Photon networking stops randomly when using TCPClient

I’m using TCPClient.read() to receive 160.8 Kbps of data, and after a few seconds, all network traffic (TCPClient and cloud) stops. The Photon hasn’t hung though, it’s most definitely still running as I’ve checked using the serial port.

Here’s the code if it helps. I know it’s a bit messy but that’s just due to laziness.
http://owncloud.techjargaming.com/index.php/s/FjP4SKdvlZBxrJC

@Techjar, the title says Photon but then you say “The core hasn’t hung…”. Is this code running on a Core or a Photon?

@peekay123 Oops, my bad. It is in fact a Photon. I will correct that error.

I am still having this issue with the latest firmware (0.4.7 at the time of writing this), has this been looked into at all?

If you can produce a minimal app that illustrates the problem, that will help us investigate the issue. Thanks! :slight_smile:

@mdma, in the first post of this thread there is a “minimal” app linked.
I think it’s safe to ignore the SPI and have MOSI open.

@ScruffR, Yes, the SPI is just sending data to the other hardware I’m driving, and never receives anything, so it should not make a difference whether or not that is physically connected to anything.

I’m afraid that code is far from minimal - I’m not even sure what server to connect it to. What I’m looking for is the minimum amount of code that shows the problem, ideally running against a public server.

The code for the Photon is in the original post, though you’ll probably want this Java application too as it runs the TCP server which the Photon connects to. You’ll need to edit the Photon code and change the IP to match whatever it needs to be on your local network.

Photon code: http://owncloud.techjargaming.com/index.php/s/FjP4SKdvlZBxrJC
Java app: https://owncloud.techjargaming.com/index.php/s/frEp4Adz8LmgMbF

Edit: Probably should add that the application won’t run on a headless system, as it needs a GPU.

@Techjar, I was unable to test your “minimal” application against the Java application you provided since it doesn’t include any dependency jars.

However, I wrote a simple tcp server in python which should probably do the same thing and tested the application against that.

import socket
import time
import struct

s = socket.socket(socket.AF_INET, socket.SOCK_STREAM)
s.setsockopt(socket.SOL_SOCKET, socket.SO_REUSEADDR, 1)

s.bind(('0.0.0.0',7545))
s.listen(1)

snddata = struct.pack('>BL', 0, 330)
snddata += '\0' * 330

while True:
    conn, addr = s.accept()
    print 'Connected ', addr
    pak = conn.recv(5)
    print 'Received capabilities packet ', pak
    while True:
        print 'Sending ', len(snddata)
        print snddata.encode('hex')
        try:
            conn.send(snddata)
        except:
            break
        time.sleep(1)

Unfortunately, I couldn’t reproduce the issue you are having.

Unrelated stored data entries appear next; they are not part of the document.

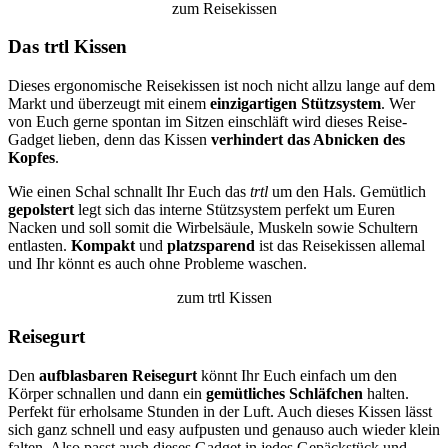
zum Reisekissen
Das trtl Kissen
Dieses ergonomische Reisekissen ist noch nicht allzu lange auf dem
Markt und überzeugt mit einem
einzigartigen
Stützsystem
. Wer
von Euch gerne spontan im Sitzen einschläft wird dieses Reise-
Gadget lieben, denn das Kissen
verhindert das Abnicken des
Kopfes
.
Wie einen Schal schnallt Ihr Euch das
trtl
um den Hals. Gemütlich
gepolstert
legt sich das interne Stützsystem perfekt um Euren
Nacken und soll somit die Wirbelsäule, Muskeln sowie Schultern
entlasten.
Kompakt
und
platzsparend
ist das Reisekissen allemal
und Ihr könnt es auch ohne Probleme waschen.
zum trtl Kissen
Reisegurt
Den
aufblasbaren Reisegurt
könnt Ihr Euch einfach um den
Körper schnallen und dann ein
gemütliches Schläfchen
halten.
Perfekt für erholsame Stunden in der Luft. Auch dieses Kissen lässt
sich ganz schnell und easy aufpusten und genauso auch wieder klein
falten. Also passt auch dieses Gadget in jedes Gepäckstück und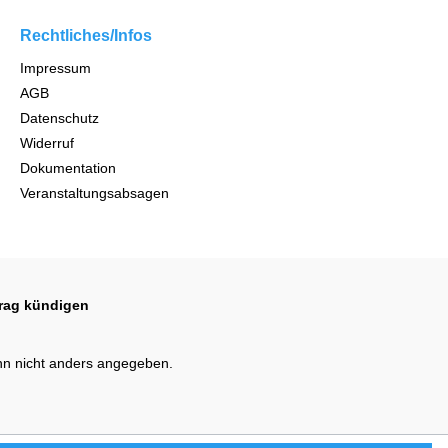
Rechtliches/Infos
Impressum
AGB
Datenschutz
Widerruf
Dokumentation
Veranstaltungsabsagen
trag kündigen
n nicht anders angegeben.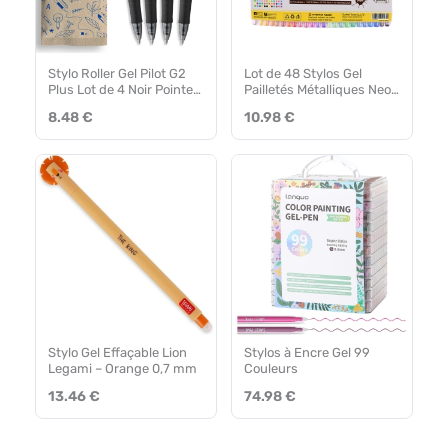
Stylo Roller Gel Pilot G2
Lot de 48 Stylos Gel
Plus Lot de 4 Noir Pointe
Pailletés Métalliques Neon
Moyenne
Pastel – Marqueurs
8.48 €
10.98 €
Multicolores
Stylo Gel Effaçable Lion
Stylos à Encre Gel 99
Legami – Orange 0,7 mm
Couleurs
13.46 €
74.98 €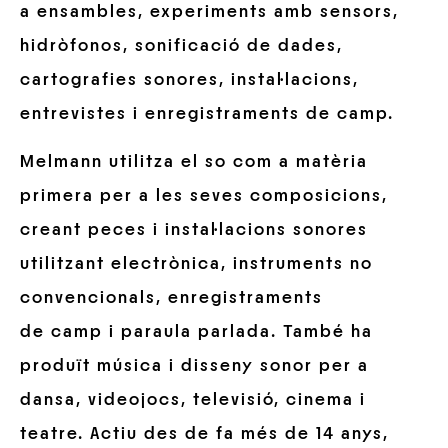
a ensambles, experiments amb sensors,
hidròfonos, sonificació de dades,
cartografies sonores, instal·lacions,
entrevistes i enregistraments de camp.
Melmann utilitza el so com a matèria
primera per a les seves composicions,
creant peces i instal·lacions sonores
utilitzant electrònica, instruments no
convencionals, enregistraments
de camp i paraula parlada. També ha
produït música i disseny sonor per a
dansa, videojocs, televisió, cinema i
teatre. Actiu des de fa més de 14 anys,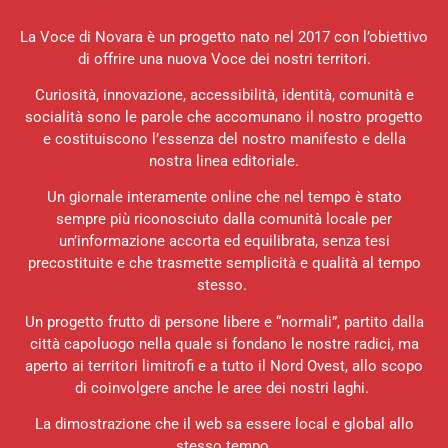
La Voce di Novara è un progetto nato nel 2017 con l’obiettivo
di offrire una nuova Voce dei nostri territori.
Curiosità, innovazione, accessibilità, identità, comunità e
socialità sono le parole che accomunano il nostro progetto
e costituiscono l’essenza del nostro manifesto e della
nostra linea editoriale.
Un giornale interamente online che nel tempo è stato
sempre più riconosciuto dalla comunità locale per
un’informazione accorta ed equilibrata, senza tesi
precostituite e che trasmette semplicità e qualità al tempo
stesso.
Un progetto frutto di persone libere e “normali”, partito dalla
città capoluogo nella quale si fondano le nostre radici, ma
aperto ai territori limitrofi e a tutto il Nord Ovest, allo scopo
di coinvolgere anche le aree dei nostri laghi.
La dimostrazione che il web sa essere local e global allo
stesso tempo.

Could you provide a minimal example that reliably showcases the issue and maybe run your server on a public IP address?

@avtolstoy I think you are due a “Hats Off” award for support beyond the call of duty. I assume that the TCPClient worked fine for you.

@avtolstoy, Oh, oops, I do seem to have forgotten to include the lib directory. Download this version, and just combine its “lib” with the files from the other zip, as this is a slightly different version that’s not designed for use with that Photon code. My internet is rather slow so I don’t want to upload all the lib jars again. That’s also why I can’t just host this for you from my home network.

http://ci.techjargaming.com/job/LED%20Cube%20Manager/67/artifact/archive/LEDCubeManager-build67.zip

If you can’t get that working, I can try to cobble together something that implements the protocol and runs headless, then toss it on my dedicated server.